Raja of Ramgarh
- Reign: c.1763–1772 CE
- Predecessor: Bishan Singh
- Successor: Tej Singh Thakurai
- Born: Ramgarh
- Dynasty: Ramgarh Raj
- Religion: Hinduism

= Mukund Singh =

Mukund Singh was king of Ramgarh in 18th century India. He succeeded Bishan Singh. He ruled from 1763 to 1772 CE. He had made alliance with Maratha against East India Company. He defeated forces of claimant king of Ramgarh, Tej Singh Thakurai, Nagvanshis and Palamu. But In 1772, he accepted suzerainty of the East India Company as he didn't get support of Maratha in battle against East India Company. Then he disposabed from throne and Tej Singh Thakurai became new king of Ramgarh.

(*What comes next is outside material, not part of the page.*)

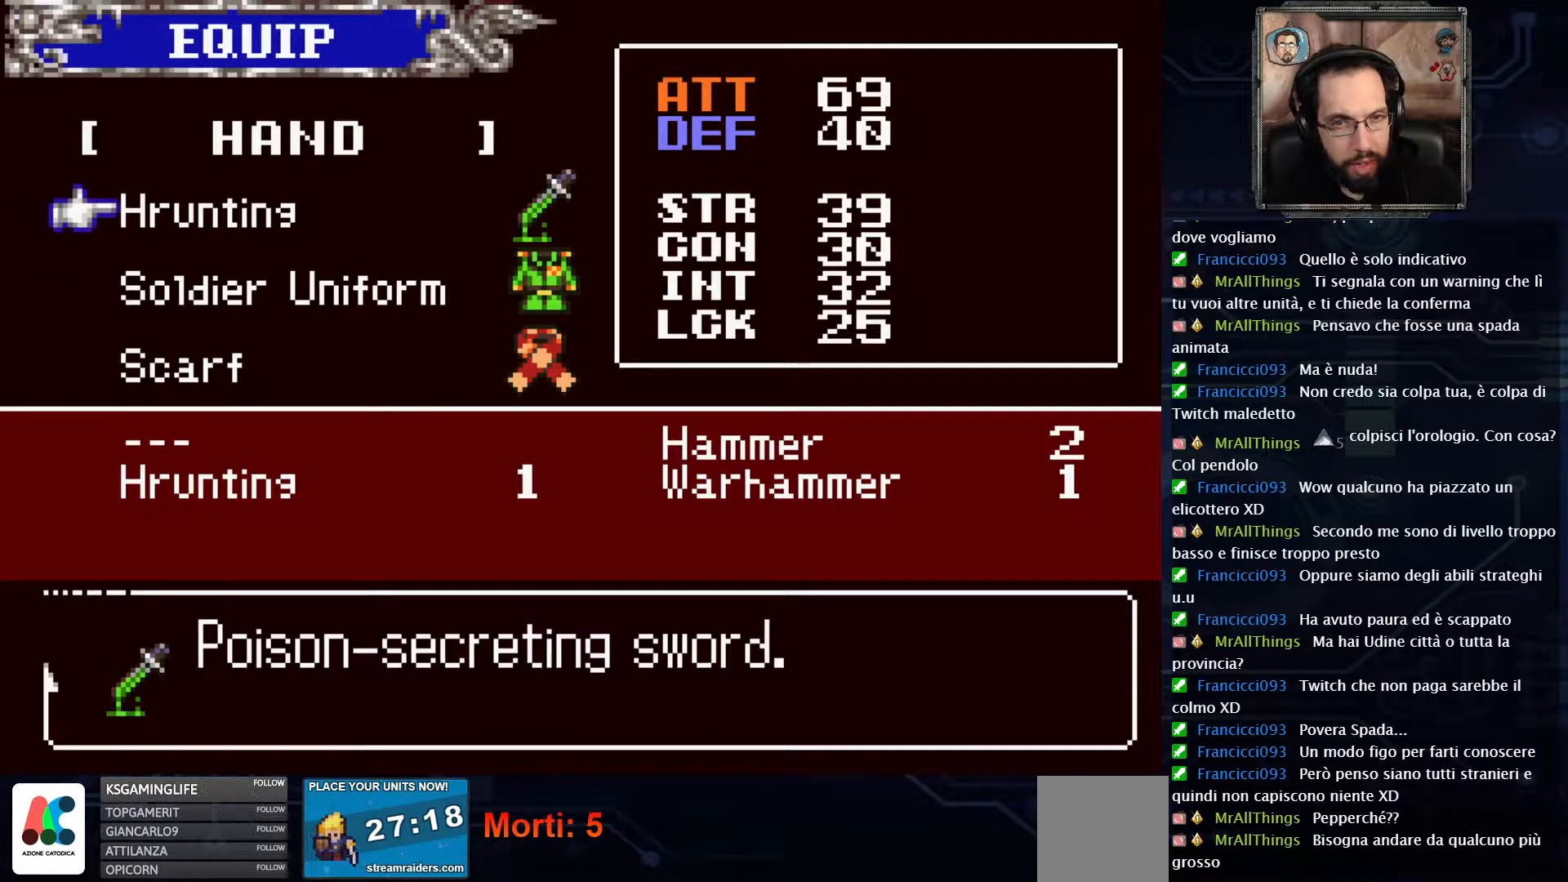
{"buttons": [], "left_stick": "center", "right_stick": "center", "events": []}
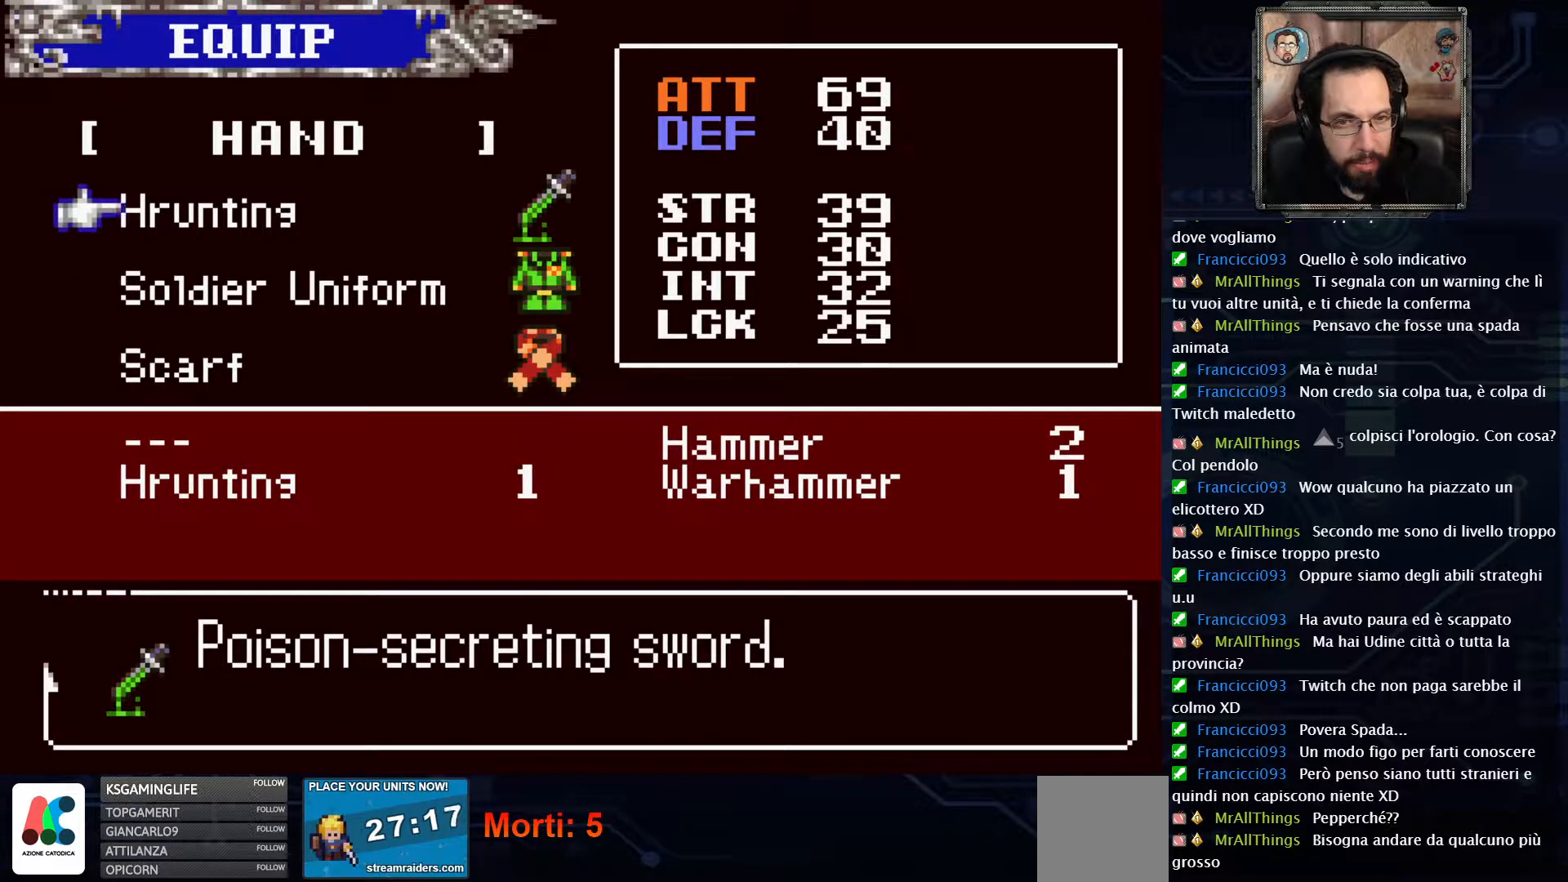
{"buttons": [], "left_stick": "center", "right_stick": "center", "events": []}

Mukund Singh previously supported Captain Jabcob of East India Company in conquering Palamu. He also attacked the Zamindars of six neighbouring Pargana. All were ready to assist the East India Company against Mukund Singh. Mukund Singh was not ready to accept suzerainty of East India Company, but he accepted to pay tribute to East India Company. Company ordered Mukund Singh to pay 63000 rupee in three year and 23,228 rupee of previous payment. This tax was more than other estates and he was not in a state to pay such a huge amount, so he refused to obey the order of Company. He sought help of the Marathas against East India Company. Maratha detached a force to Ramgarh. Many other kings such as Tori, Kunda and Kendi came in support of him. They prepared to face the Company force.

Knowing about this alliance, Captain Jacob attacked Kunda and conquered Kunda. King of Kendi accepted to pay tribute to Company by fear. Jacob declared Tej Singh Thakurai as new king of Ramgarh. He gave him leadership to lead the battle. The joint forces of Tej Singh, Nagvanshis, Chero of Palamu attacked Ramgarh and Mukund Singh got anxious. But In front of Maratha forces the forces of opponents were proved ineffective and Tej Singh Thakurai had to flee from the battle. The fear of Mukund Singh slowly disappeared with the result of battle and anxiety of East India company grow.

Patna council of East India company ordered Captain Jacob to defeat Ramgarh. Captain Jacob recalled Tej Singh Thakurai and with large company forces attacked Ramgarh. Due to some reason Maratha forces didn't able help Mukund Singh. Later Mukund Singh surrendered without battle and accepted suzerainty of East India company. Then East India Company disposed him from throne and made Tej Singh Thakurai new king of Ramgarh.